This was the one Thanksgiving Challenge experiment I had expected to go horribly, horribly wrong. Why? Just because it’s such a simple recipe and, um, most of it is flour. Glutinous, digestive-distress-inducing flour. Because a Yorkshire Pudding with a crappy texture just ruins an entire meal and because I don’t want the Brits to hate me forever.
Um, I think it worked.
Good Gravy, you guys, I made Yorkshire Puddings that are not only acceptable to eat with delicious juicy beef, but that are 100% Paleo and won’t make me poop my pants. I would ask any true Brits to test this and let me know what they think. No, it’s not your Mum’s and I know I’ll never accomplish that, but pleasepleaseplease tell me it’s not awful and I’ll love you forever!!
8 Eggs, beaten
1/2 c Rendered Beef Tallow (butter would also work but isn’t the “authentic” ingredient!)
1/2 c Full Fat Coconut Milk
1/2 c Arrowroot Powder
1/2 t Salt
Extra Tallow (or butter) for Muffin Tins
Beat all ingredients together into a thin batter. Cover and let rest at room temperature for 30 minutes.
Preheat the oven to 400 degrees. Place a dollop (a full teaspoon or so) of tallow in each individual muffin tin. You can also bake the Pudding in a large dish–in that case, you need to place several dollops all over the dish.

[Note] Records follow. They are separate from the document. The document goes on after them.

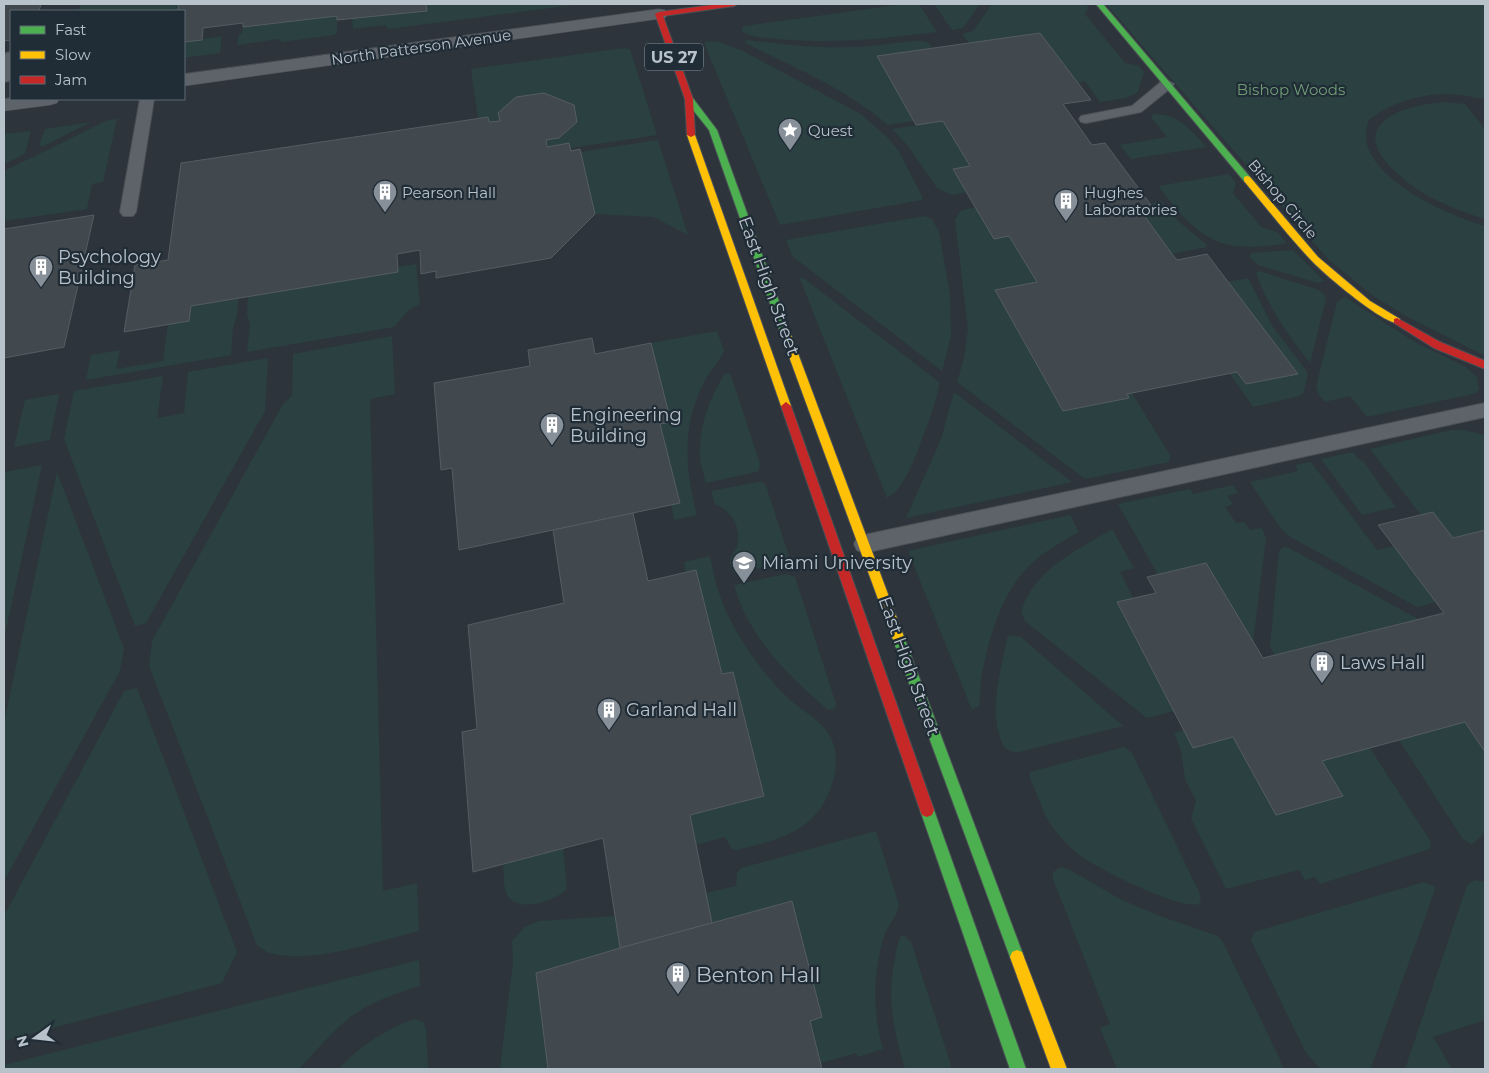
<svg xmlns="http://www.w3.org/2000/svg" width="1489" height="1073" viewBox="0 0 1489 1073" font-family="Montserrat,sans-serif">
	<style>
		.green { fill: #2a4041 }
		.building { fill: #42494e; stroke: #555c63 }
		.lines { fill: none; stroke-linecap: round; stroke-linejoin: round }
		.lane-casing { stroke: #4b5055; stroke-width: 2 }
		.street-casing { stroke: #4b5055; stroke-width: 1 }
		.fast-casing { stroke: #4b5055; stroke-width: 2 }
		.slow-casing { stroke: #4b5055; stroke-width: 2 }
		.jam-casing { stroke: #4b5055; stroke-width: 2 }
		.lane { fill: #5d6369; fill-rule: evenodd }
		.street { fill: #5d6369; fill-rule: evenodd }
		.fast { fill: #4caf50; fill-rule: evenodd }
		.slow { fill: #ffc107; fill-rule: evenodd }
		.jam { fill: #c62828; fill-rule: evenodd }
		.labels { text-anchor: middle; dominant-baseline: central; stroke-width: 4.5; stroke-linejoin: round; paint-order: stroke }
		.far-street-label { font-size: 15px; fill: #b8c2cb; stroke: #202c36 }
		.far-park-label { font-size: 15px; fill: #709c75; stroke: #202c36 }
		.far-poi-label { font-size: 15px; fill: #b8c2cb; stroke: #202c36; text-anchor: start }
		.shield { fill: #202c36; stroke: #8a959e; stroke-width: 1 }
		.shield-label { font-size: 16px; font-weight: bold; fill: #b8c2cb }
		.poi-label { font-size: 18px; fill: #b8c2cb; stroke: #202c36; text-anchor: start }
		.street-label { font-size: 18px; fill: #b8c2cb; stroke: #202c36 }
		.near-poi-label { font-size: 21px; fill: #b8c2cb; stroke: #202c36; text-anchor: start }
	</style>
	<rect width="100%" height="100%" fill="#2d343b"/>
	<!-- green -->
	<g class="green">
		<path d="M80,4H179L178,10L167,11H78Z"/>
		<path d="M426,4H582L388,29L385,25L353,29L352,19L427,11Z"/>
		<path d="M905,4H919L937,32C880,39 836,44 778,39C767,38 750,38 741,30L744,26Z"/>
		<path d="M934,4H980L963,28L952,30Z"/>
		<path d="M992,4H1083L1089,7L1085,14L1125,63L1139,66L1144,72L1138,92L1126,98L1100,102L1085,81L1077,83L969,43L962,34L973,31Z"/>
		<path d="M1106,4H1485V99C1474,98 1461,94 1450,94C1421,94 1391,102 1369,120C1367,126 1365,133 1366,139C1371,181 1449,216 1485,226V356L1406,316L1372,295L1328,259Z"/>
		<path d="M337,16V33L334,35L282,42L279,39L237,45L239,34L242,33L243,27Z"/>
		<path d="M222,36L220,53L184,58V42Z"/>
		<path d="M746,40C782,44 816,49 853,47C876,47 899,41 922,41L927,42L933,48L914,121L888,125C848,90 792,66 745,43Z"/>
		<path d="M710,41L720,42L743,51L859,113L887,137L898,150L922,196V200L780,225L704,43Z"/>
		<path d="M623,48L630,49L657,135L571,148L569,143L547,147L546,140L560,138L577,122L498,113L500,121L489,122L488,117L478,118L471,69Z"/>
		<path d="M1444,102L1465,104L1485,129V219C1456,210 1423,197 1400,176C1344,128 1395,106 1444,102Z"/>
		<path d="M1153,114C1177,113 1191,129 1206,147L1131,159L1120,145L1167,137L1151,117Z"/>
		<path d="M117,119L103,182L92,184L87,209L4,221V171L108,120Z"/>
		<path d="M943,121L970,166L954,169L967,192L952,195L937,188L908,146L892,129Z"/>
		<path d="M91,122L44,146H39L45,129Z"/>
		<path d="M31,131L25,154L4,164V134Z"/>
		<path d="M658,140L688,235L653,217L595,214L580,152Z"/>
		<path d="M1229,174L1236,183L1233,193L1261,227L1277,232L1287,243C1218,255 1199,239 1158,186Z"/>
		<path d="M1161,201L1178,221L1206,244L1207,247L1172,254L1138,207Z"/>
		<path d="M975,207L1009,236L1037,282L995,290L1063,411L1128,398L1127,394L1132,393L1170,455L1169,462L1085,479L957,382L964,358L968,329L955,220L960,211Z"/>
		<path d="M924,216L932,219L939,232L950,295L951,336L942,371L792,256L786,240Z"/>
		<path d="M1293,250L1324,281L1318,283L1258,265L1249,256L1251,253Z"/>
		<path d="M416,264L420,304L408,311L394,327L247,352L250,325L247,314L248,297L398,272V267Z"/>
		<path d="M1259,271L1316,289L1323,293L1326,298L1310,363C1288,335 1268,307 1256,273Z"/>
		<path d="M802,277L939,382C940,394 916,457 909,471C904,481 897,492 887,498L800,279Z"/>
		<path d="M1248,278L1273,327L1308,373L1304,392L1299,396L1253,407L1230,374L1237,372L1246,384L1298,374L1228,282Z"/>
		<path d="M1345,297L1413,341L1466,367L1477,377L1479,389L1476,393L1468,395L1367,417L1350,396L1325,402L1319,395L1316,387L1337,302Z"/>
		<path d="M238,299L237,315L233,328L231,355L86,380L91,355L120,350L116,369L163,361L168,324L189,321L191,306Z"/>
		<path d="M717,331L724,351C719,362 711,370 705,380C681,426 685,467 697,515L674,520L671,505L680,502L660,424L671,421L651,343Z"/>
		<path d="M392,336L395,394L370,399L383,891L417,883L419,931C378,941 311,965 270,953C266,952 261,948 257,945L149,666L152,641L283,404L292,396L293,354Z"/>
		<path d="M268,358L265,411L146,623L135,626L64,439L74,391L163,376L157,418L184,413L188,372Z"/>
		<path d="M728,373L731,375L760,464L759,470L756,472L706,483C704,474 700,465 700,456C699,428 709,398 724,375Z"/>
		<path d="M954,392L1072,482L906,518L941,439Z"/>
		<path d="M59,394L50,440L14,447L25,400Z"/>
		<path d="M1451,430H1463L1485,435V530L1453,538L1433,512L1421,515L1370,449Z"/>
		<path d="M1353,452L1358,459L1363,461L1396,507L1362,515L1321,459Z"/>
		<path d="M1311,462L1377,550L1394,546L1436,602L1417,607L1287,535L1279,526L1250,482L1298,471L1295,465Z"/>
		<path d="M42,465L4,639V472Z"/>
		<path d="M57,472L124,648L120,671L4,881V723Z"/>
		<path d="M759,482H763L766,486L789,556L785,563L734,573C733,570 730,565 730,562C730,557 735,551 737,547C742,528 732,511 715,504L711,491Z"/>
		<path d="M1233,485L1238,493L1227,496L1233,504L1225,507L1236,523L1244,522L1250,530L1262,528L1266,538L1253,642L1206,564L1158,575L1118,504L1190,489L1193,494Z"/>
		<path d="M1070,515L1079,532C1061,542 1043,552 1028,567C999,597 989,640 981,679C980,688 981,697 979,706L972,710L908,551Z"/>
		<path d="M1112,529L1134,568L1120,572L1133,598L1117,603L1174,711L1147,718L1025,621L1021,611C1035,569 1076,551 1112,529Z"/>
		<path d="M1284,547L1289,548L1418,619L1275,655L1270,647L1279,551Z"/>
		<path d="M710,556C713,569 715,582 719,593C732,631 759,670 788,698C801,710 821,720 830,736C837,749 837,763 834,777C822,829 783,839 737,850L732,849L725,837L695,845L690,815L764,795L733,672L722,674L696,570L686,572L684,562Z"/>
		<path d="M786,574L795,577L836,704L835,708L831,710L827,709C788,676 748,636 734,585Z"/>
		<path d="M1009,635L1021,637L1123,726L1015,753L1005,748C986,715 1001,673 1007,638Z"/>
		<path d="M137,688L237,952L222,983L4,1041V916L124,691Z"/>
		<path d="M1465,722L1485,752V832L1473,844L1469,843L1462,838L1399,740Z"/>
		<path d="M1184,730L1233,737L1276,814L1343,796L1322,761L1370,748L1431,842L1430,849L1320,884L1315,877L1305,880L1299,870L1226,889L1191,818L1196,801L1185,779L1181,751L1174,733Z"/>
		<path d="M1124,747L1132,753L1199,892L1201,898L1199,904C1179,910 1104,871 1085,859C1075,852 1065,843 1057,833C1044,818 1038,796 1030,778V772Z"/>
		<path d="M876,831L899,905C897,917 888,925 884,936C873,974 872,1012 883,1049L858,1057L856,1053L821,1063L810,1021L822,1017L792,902L712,923L706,893L736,886L737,873L741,868Z"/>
		<path d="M563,848L567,889C555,901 518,914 507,895C503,887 504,872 503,863Z"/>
		<path d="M1061,867L1070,870L1120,899L1160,916L1218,936L1223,942L1279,1057L1283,1069H1117L1100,1028L1110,1024L1053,879V872Z"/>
		<path d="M1475,880L1485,882V1020L1433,1037L1452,1069H1405L1467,885Z"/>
		<path d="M1424,882L1434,886L1435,890L1371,1068L1369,1069H1320L1305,1051L1251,940L1254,932Z"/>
		<path d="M616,916L620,948L536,973L548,1069H500L513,961L512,941L525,927L539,921Z"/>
		<path d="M901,936H905L911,942L951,1065L950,1069H905C894,1032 886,998 895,959C896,951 897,943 901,936Z"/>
		<path d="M419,960L420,986C397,993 373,1001 353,1015C333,1030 316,1051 299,1069H4V1065Z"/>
		<path d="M415,1019L423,1022L426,1029L428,1069H338C360,1046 385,1029 415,1019Z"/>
	</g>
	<!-- building -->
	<g class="building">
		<path d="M4,4H41L39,11H11V40L4,41Z"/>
		<path d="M179,4H426L427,11L337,20V16L243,27V23L203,28L202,40L184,42V11H167L178,10Z"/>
		<path d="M1040,33L1091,100L1063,104L1092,145L1105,143L1151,205L1138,207L1172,254L1177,260L1207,254L1298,374L1246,384L1237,372L1127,394L1129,398L1063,411L995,290L1037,282L1009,236L994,239L975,207L953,169L970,166L943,121L916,125L877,56Z"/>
		<path d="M544,93L574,105L577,122L559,138L546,140L547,147L569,143L571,151L580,149L595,214L551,258L436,278V271L421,274L420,250L397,254L398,272L191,306L189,321L124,332L135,265L168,260L181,163L488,117L489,122L500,121L498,113L516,97Z"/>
		<path d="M94,215L64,347L4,358V229Z"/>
		<path d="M592,338L595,354L651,343L671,422L660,424L680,503L459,550L452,468L441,470L434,383L530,366L528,350Z"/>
		<path d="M1433,512L1453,538L1485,530V752L1465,722L1322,761L1343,796L1276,815L1233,737L1193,748L1117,602L1156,593L1147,577L1206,563L1263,658L1444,613L1378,525Z"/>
		<path d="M633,513L648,581L696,570L722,674L733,672L764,796L690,815L712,923L620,948L603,838L473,872L462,732L477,729L468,625L564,603L553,530Z"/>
		<path d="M792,901L822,1017L810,1021L822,1069H548L536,973L620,948Z"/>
	</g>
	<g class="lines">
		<defs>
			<g id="lane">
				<path d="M11,52V76L9,81L4,82V58L6,53Z"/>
				<path d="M1167,80L1174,84L1172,87L1141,112L1086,123L1081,122L1079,119L1081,116L1132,106L1162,81Z"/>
				<path d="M140,99H154L136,212L133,216H123L120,212Z"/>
				<path d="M1485,403V417L864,553L857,550L854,544L857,538L864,535Z"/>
			</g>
			<g id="street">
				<path d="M659,9L665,10L668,14L665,18L184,86V74Z"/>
				<path d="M11,98V99H59L57,103L50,105L4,111V99Z"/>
			</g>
			<g id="fast">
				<path d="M1096,4H1103L1250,177V181H1244Z"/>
				<path d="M686,97H692L717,130L790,332L788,335H782L780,332L709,130L686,101Z"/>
				<path d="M898,631L902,633L904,637L1024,957L1022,962L1017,964L1012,962L1010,957L892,637L894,633Z"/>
				<path d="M927,803L932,805L934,810L1026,1069H1010L920,810L922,805Z"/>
			</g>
			<g id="slow">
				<path d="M688,133H691L695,135L791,406L790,409L786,410L781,406L687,135Z"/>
				<path d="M1247,176L1250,177L1318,257L1370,301L1400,319V323C1386,327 1323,273 1311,260C1287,235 1266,207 1244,181V177Z"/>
				<path d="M785,328L790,332L904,637L902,641L898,643L894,641L892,637L780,332Z"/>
				<path d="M1017,950L1022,952L1067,1069H1051L1010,957L1012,952Z"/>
			</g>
			<g id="jam">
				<path d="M720,4H737L734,6L663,16L693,99L695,135L691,137L687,135L685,99L655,14L659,12Z"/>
				<path d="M1397,318L1440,342L1485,361V369L1434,348L1394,323V319Z"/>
				<path d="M786,402L791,406L934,810L932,815L927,817L922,815L920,810L781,406Z"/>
			</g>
		</defs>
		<!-- lane casing -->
		<use href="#lane" class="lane-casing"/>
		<!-- street casing -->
		<use href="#street" class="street-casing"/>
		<!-- fast casing -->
		<use href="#fast" class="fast-casing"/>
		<!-- slow casing -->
		<use href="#slow" class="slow-casing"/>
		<!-- jam casing -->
		<use href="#jam" class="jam-casing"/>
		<!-- lane -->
		<use href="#lane" class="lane"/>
		<!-- street -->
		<use href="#street" class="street"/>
		<!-- fast -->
		<use href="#fast" class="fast"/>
		<!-- slow -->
		<use href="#slow" class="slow"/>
		<!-- jam -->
		<use href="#jam" class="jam"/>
	</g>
	<!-- icons -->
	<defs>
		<symbol id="sight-pin" viewBox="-11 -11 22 30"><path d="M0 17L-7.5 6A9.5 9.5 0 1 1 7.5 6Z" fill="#879099" stroke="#202c36"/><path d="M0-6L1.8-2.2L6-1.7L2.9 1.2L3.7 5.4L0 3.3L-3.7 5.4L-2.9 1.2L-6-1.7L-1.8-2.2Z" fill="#fff"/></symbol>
		<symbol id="building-pin" viewBox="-11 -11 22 30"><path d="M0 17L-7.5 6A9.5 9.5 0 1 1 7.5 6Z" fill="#879099" stroke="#202c36"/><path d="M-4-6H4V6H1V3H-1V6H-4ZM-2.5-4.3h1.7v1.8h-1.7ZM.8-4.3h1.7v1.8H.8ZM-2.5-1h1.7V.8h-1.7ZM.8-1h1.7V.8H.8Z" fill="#fff"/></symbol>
		<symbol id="university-pin" viewBox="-11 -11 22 30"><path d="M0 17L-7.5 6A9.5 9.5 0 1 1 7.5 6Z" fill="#879099" stroke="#202c36"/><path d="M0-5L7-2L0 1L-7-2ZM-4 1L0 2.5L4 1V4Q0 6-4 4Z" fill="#fff"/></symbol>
	</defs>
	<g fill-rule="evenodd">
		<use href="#sight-pin" x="776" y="116" width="28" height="38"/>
		<use href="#building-pin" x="371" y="178" width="28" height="38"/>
		<use href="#building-pin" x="1052" y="187" width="28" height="38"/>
		<use href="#building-pin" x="27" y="253" width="28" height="38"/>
		<use href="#building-pin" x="538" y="411" width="28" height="38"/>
		<use href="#university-pin" x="730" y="549" width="28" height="38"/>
		<use href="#building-pin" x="1308" y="649" width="28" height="38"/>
		<use href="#building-pin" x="595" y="696" width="28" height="38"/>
		<use href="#building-pin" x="664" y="960" width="28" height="38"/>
	</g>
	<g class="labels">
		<!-- far-street labels -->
		<g class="far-street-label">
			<text transform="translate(421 47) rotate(-8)">North Patterson Avenue</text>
			<text transform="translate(1283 199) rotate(50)">Bishop Circle</text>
		</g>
		<!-- far-park labels -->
		<g class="far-park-label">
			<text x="1291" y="89">Bishop Woods</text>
		</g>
		<!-- far-poi labels -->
		<g class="far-poi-label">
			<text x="808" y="130">Quest</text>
			<text x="402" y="192">Pearson Hall</text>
			<text x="1084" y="192">Hughes<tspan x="1084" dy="17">Laboratories</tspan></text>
		</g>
		<!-- shield labels -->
		<rect class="shield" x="645" y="43.5" width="58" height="27" rx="4"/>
		<g class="shield-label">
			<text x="674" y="57">US 27</text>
		</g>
		<!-- poi labels -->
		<g class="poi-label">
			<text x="58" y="257">Psychology<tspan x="58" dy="21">Building</tspan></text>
			<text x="570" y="415">Engineering<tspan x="570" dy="21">Building</tspan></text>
			<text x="762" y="563">Miami University</text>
			<text x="1340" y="663">Laws Hall</text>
			<text x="626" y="710">Garland Hall</text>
		</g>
		<!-- street labels -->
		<g class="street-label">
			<text transform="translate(769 286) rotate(70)">East High Street</text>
			<text transform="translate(909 666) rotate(70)">East High Street</text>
		</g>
		<!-- near-poi labels -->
		<g class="near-poi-label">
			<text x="696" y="974">Benton Hall</text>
		</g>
	</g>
	<!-- border -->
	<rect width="1489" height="1073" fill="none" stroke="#b8c2cb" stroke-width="10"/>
	<!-- legend -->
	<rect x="10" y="10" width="175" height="90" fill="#202c36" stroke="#5d6872"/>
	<rect x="20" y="26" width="25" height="8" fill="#4caf50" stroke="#5d6872"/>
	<text x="55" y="35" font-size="15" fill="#b8c2cb">Fast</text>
	<rect x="20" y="51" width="25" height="8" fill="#ffc107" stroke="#5d6872"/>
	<text x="55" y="60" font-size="15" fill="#b8c2cb">Slow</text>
	<rect x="20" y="76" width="25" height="8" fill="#c62828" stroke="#5d6872"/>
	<text x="55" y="85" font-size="15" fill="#b8c2cb">Jam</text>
	<!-- north arrow -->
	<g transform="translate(35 1038) rotate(255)" stroke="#202c36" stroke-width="4" paint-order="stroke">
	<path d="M0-4L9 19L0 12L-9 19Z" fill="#b8c2cb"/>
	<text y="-8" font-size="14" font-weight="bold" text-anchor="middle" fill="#b8c2cb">N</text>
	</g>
</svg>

Place empty muffin pan into the oven for 10 minutes, or until the butter is melted and the pan is very hot. Remove the pan and swirl the melted butter a bit so it coats the sides of each muffin cup.
Pour the batter into each muffin cup on top of the melted butter–you want it to sizzle! Do not…I reapeat, DO NOT…put too much batter in each of the muffin cups. This stuff puffs up a LOT…so fill then about 1/4 full.
Bake for 15 minutes, or until the tops are puffy and brown. Tear open to expose the hot, buttery inside and top with roast beef (or turkey) and gravy!